UDCCiro Cardinale, ‘vittima eccellente’ delle Comunali di maggio, farebbe un nuovo trionfale ingresso a Palazzo San Francesco dall’alto dei suoi 116 voti a scapito di Mike Matticoli. A seguire, largo all’uscente Remo Castiello (109), dentro al posto di Clelia Iadisernia e al volto nuovo Massimo Celli (100), che conquisterebbe lo scranno di Andrea Galasso.

ADC. Beffata dopo i riconteggi da Vincenzo Bucci (che non si è dimesso), l’ex consigliera Rita Pilla (86 voti) tornerebbe tra i banchi del Municipio pentro al posto di Cesare Pietrangelo.

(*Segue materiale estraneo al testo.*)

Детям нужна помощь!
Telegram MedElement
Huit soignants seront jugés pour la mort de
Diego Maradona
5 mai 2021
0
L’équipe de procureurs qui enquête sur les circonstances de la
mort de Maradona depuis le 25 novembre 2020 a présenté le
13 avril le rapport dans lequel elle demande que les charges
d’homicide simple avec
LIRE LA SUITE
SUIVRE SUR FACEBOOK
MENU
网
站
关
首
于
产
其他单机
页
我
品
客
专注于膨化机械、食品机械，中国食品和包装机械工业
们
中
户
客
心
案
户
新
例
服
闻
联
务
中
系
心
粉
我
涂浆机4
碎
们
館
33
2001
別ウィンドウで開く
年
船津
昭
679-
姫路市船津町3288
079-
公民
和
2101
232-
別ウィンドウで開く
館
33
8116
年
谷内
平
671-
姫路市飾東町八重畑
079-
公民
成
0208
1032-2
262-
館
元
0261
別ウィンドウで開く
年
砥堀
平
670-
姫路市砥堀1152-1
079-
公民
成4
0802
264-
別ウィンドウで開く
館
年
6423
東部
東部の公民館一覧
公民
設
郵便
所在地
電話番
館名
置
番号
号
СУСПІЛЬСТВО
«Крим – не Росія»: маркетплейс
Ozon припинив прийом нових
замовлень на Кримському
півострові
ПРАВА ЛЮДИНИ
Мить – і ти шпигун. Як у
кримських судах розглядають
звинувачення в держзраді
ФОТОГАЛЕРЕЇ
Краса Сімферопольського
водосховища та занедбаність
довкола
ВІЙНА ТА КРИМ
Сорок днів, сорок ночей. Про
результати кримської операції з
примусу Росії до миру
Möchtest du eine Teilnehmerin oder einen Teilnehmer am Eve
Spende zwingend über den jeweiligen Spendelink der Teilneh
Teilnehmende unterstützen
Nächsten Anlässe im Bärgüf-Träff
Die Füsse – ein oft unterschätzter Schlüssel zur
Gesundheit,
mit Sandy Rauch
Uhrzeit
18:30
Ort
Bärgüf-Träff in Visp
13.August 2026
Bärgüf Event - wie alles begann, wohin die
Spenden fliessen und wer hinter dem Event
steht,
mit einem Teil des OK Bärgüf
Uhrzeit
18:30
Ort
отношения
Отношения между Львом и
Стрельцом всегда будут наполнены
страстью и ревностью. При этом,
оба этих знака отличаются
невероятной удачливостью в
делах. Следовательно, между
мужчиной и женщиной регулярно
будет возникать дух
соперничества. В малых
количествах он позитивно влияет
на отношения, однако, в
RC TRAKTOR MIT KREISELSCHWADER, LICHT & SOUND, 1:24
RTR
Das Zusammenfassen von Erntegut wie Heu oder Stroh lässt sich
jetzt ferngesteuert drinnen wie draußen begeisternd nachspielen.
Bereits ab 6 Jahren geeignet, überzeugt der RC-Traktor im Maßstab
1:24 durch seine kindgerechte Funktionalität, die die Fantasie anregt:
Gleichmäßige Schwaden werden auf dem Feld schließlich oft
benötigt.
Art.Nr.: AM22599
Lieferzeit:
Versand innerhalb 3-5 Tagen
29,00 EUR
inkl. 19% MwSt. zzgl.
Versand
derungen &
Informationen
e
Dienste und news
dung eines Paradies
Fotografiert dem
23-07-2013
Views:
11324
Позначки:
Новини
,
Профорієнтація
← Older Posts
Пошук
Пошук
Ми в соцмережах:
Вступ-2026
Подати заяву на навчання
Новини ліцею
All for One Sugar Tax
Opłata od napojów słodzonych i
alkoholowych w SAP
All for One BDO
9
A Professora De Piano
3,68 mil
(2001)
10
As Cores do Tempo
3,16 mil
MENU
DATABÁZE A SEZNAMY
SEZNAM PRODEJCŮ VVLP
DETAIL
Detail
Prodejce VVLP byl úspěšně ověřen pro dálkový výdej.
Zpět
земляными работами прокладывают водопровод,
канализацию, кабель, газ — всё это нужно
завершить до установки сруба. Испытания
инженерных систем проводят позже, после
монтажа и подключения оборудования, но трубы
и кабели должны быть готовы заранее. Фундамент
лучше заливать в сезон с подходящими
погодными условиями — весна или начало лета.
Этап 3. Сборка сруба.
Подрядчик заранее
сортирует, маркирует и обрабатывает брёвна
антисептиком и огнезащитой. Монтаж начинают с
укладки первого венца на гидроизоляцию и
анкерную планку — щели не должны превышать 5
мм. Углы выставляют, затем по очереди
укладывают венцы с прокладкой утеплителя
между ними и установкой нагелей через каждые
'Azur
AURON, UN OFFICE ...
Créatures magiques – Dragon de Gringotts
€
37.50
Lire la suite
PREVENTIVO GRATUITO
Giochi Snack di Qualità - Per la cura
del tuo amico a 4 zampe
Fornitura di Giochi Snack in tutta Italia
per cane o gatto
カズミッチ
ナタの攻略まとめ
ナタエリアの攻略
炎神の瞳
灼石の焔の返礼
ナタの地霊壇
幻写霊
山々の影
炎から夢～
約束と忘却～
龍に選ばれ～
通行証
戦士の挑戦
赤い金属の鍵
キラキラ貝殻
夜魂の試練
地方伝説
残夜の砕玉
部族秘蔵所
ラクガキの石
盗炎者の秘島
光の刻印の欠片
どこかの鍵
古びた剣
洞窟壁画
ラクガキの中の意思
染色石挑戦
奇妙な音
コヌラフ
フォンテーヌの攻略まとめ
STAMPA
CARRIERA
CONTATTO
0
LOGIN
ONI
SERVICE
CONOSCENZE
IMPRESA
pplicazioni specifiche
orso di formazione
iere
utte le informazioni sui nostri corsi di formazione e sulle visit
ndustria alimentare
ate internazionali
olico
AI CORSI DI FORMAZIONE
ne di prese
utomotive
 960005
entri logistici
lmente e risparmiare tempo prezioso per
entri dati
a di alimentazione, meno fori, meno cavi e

Come si vede, se il Tar sposasse le ragioni del centrosinistra, in Consiglio comunale, a Isernia, sarebbe un’autentica rivoluzione. De Vivo tornerebbe legittimamente a fare il sindaco, ma sarebbe di nuovo alle prese con l’anatra zoppa, potendo contare su undici consiglieri a suo sostegno. Ma a quel punto l’esperienza insegna. E un primo passo, per questioni di equilibrio, potrebbe essere quello di aprire le trattative ufficiali per il presidente del Consiglio. Per il quale, poco ma sicuro, i non dimissionari Fabrizio, Potena, Bucci e Domenico Di Baggio (Udeur) avranno gioco facile e rivendicare una sorta di diritto di prelazione. Parola a Tar. Ma tra i 17 dimissionari, dopo il rinvio di ieri, quando tutti attendevano una decisione che non è arrivata, più di qualcuno starebbe già maledicendo il momento in cui ha messo una certa firma, lo scorso 11 giugno.